The essence of Redis you may already know is that no matter what kinds of structure Redis supports, it is simply a key-value caching utility. Things are the same with Redis Cluster. A Redis Cluster is not something that magically shards your data into different Redis instances separately. The keys are still the unit and not splittable. For example, if you have a list of 100 elements, they will still be stored in one key, in one Redis, no matter how many instances in the cluster. More precisely, Redis Cluster uses CRC16 of a key string mod 16384 as the slot number of the key, and each master Redis instance serves some of the all 16384 slots, so that each instance just takes responsibility for keys in their owning slots.
Knowing this you may soon realize that Redis Cluster finally catches up with the multiple cores fashion. As we know, Redis is designed as an asynchronous single-threaded program, which means although it behaves non-blocking. It can, however, use up to only 1 CPU. Since Redis Cluster simply splits keys into different instances by hash and they could serve data simultaneously, as many CPUs as the number of instances in a cluster are possible to be used so that Redis QPS may become much more than a standalone Redis.
Another good news is that Redis instances on different hosts can be joined into one cluster, which means the memory a Redis service could use won't be limited to one host machine any longer, and you won't always worry about how much memory Redis may consume three month later because if memory is about to run out, we can extend Redis capacity by starting some more cluster mode instances, joining them into the cluster and doing a reshard. There is also a great news for those who turns on persistence options (RDB or AOF). When a Redis do persistence it will fork before writing data, which probably causes a latency if your dataset is really large. But there is no large thing in a cluster, since it's all sharded, and each instance just persists its own subset.

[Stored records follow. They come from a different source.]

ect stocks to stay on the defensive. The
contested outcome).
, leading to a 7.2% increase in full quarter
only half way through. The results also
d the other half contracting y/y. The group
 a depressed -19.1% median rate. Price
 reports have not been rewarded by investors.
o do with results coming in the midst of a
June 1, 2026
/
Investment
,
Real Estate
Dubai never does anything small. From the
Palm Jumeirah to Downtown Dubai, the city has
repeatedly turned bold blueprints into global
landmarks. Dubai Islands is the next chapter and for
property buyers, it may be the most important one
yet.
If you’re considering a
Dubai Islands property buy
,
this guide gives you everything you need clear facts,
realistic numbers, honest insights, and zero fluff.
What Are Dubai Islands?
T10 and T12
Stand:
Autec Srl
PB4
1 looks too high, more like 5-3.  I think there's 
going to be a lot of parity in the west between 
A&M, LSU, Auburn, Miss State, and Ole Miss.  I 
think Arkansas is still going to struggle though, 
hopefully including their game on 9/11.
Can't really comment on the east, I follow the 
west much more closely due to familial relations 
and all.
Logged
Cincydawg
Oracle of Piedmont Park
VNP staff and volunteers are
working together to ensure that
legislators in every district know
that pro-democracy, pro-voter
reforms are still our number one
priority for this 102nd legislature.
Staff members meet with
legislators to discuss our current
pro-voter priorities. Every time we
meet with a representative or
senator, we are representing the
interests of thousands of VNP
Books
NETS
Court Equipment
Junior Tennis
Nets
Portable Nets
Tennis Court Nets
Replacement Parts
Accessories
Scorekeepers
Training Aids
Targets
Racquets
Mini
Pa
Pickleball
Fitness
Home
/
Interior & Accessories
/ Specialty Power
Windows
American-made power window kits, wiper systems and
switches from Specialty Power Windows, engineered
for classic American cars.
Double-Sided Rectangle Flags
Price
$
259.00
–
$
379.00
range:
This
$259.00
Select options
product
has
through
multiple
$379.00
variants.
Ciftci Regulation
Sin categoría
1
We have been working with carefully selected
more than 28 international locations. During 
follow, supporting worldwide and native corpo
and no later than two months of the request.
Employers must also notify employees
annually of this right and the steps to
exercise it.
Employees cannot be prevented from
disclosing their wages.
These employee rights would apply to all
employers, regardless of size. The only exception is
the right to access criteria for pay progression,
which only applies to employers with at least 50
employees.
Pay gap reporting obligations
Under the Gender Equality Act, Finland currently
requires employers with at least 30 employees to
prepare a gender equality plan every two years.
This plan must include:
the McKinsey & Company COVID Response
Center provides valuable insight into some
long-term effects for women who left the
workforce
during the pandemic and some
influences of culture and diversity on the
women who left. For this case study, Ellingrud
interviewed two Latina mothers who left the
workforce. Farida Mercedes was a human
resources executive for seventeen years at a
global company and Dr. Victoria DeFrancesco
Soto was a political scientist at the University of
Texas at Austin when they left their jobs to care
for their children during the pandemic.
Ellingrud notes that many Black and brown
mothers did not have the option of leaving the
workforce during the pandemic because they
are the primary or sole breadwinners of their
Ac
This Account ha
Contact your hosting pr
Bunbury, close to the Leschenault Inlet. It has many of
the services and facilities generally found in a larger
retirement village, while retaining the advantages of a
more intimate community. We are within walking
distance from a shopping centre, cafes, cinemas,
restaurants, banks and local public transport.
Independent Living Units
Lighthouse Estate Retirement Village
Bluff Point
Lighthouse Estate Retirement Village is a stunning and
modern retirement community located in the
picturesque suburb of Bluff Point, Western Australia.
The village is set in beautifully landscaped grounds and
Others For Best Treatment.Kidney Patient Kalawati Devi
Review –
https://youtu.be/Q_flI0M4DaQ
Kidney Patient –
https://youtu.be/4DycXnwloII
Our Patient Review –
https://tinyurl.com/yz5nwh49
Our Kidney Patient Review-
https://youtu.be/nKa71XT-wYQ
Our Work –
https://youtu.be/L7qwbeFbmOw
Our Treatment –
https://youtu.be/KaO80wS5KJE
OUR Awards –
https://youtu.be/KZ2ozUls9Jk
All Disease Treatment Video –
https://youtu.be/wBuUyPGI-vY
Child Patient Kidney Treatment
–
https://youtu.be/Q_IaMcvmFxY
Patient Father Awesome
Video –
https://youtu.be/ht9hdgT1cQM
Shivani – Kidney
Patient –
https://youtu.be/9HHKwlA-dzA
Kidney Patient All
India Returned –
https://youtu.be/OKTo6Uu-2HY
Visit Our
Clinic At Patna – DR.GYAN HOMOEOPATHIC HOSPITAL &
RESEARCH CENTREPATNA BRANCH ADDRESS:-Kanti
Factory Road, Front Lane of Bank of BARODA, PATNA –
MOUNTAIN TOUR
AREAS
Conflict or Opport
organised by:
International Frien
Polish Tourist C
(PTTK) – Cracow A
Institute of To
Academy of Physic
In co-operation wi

The next advantage you should know is the availability improvement. A Redis Cluster will be much more robust than a standalone Redis, if you deploy a slave for each master Redis. The slaves in cluster mode are different from those in standalone mode, as they can automatically failover its master if its master is disconnected (accidentally killed or network fault, etc). And "the gossip protocol" we mentioned before means there is no central controller in a Redis Cluster, so that if one master is down and replaced by its slave, other masters will tell you who's the new guy to access.
Besides the good things Redis Cluster offers to us, we should also take a look at what a cluster cannot do, or do well. The cluster model which Redis chooses sacrifices consistency for availability. It is good enough for a data caching solution. But as a consequence you may soon find some problems with multiple-keys command like MGET, since Redis Cluster requires that all keys manipulated in each operation shall be in one slot (otherwise you'll get a CROSSSLOT error). This restriction is so strong that those operations, not only MGET, MSET, but also EVAL, SUNION, BRPOPLPUSH, etc, are generally unavailable in a cluster. However, if you store all keys in one slot intendedly, the cluster loses it meaning.
Another practice to avoid is to store large object intensively, like overwhelmingly huge lists, hashes, sets which are unable to shard. You may break hashes down to individual keys, but therefore you cannot do a HGETALL. You should also think about how to split lists or sets if you want to take advantage of cluster.
Those are things you should know about Redis Cluster if you decide to use it. We must say it's a great improvement in availability and performance, as long as you don't the particular multi-keys commands frequently. So, stay with standalone Redis, or proceed to Redis Cluster, it's time to make your choice.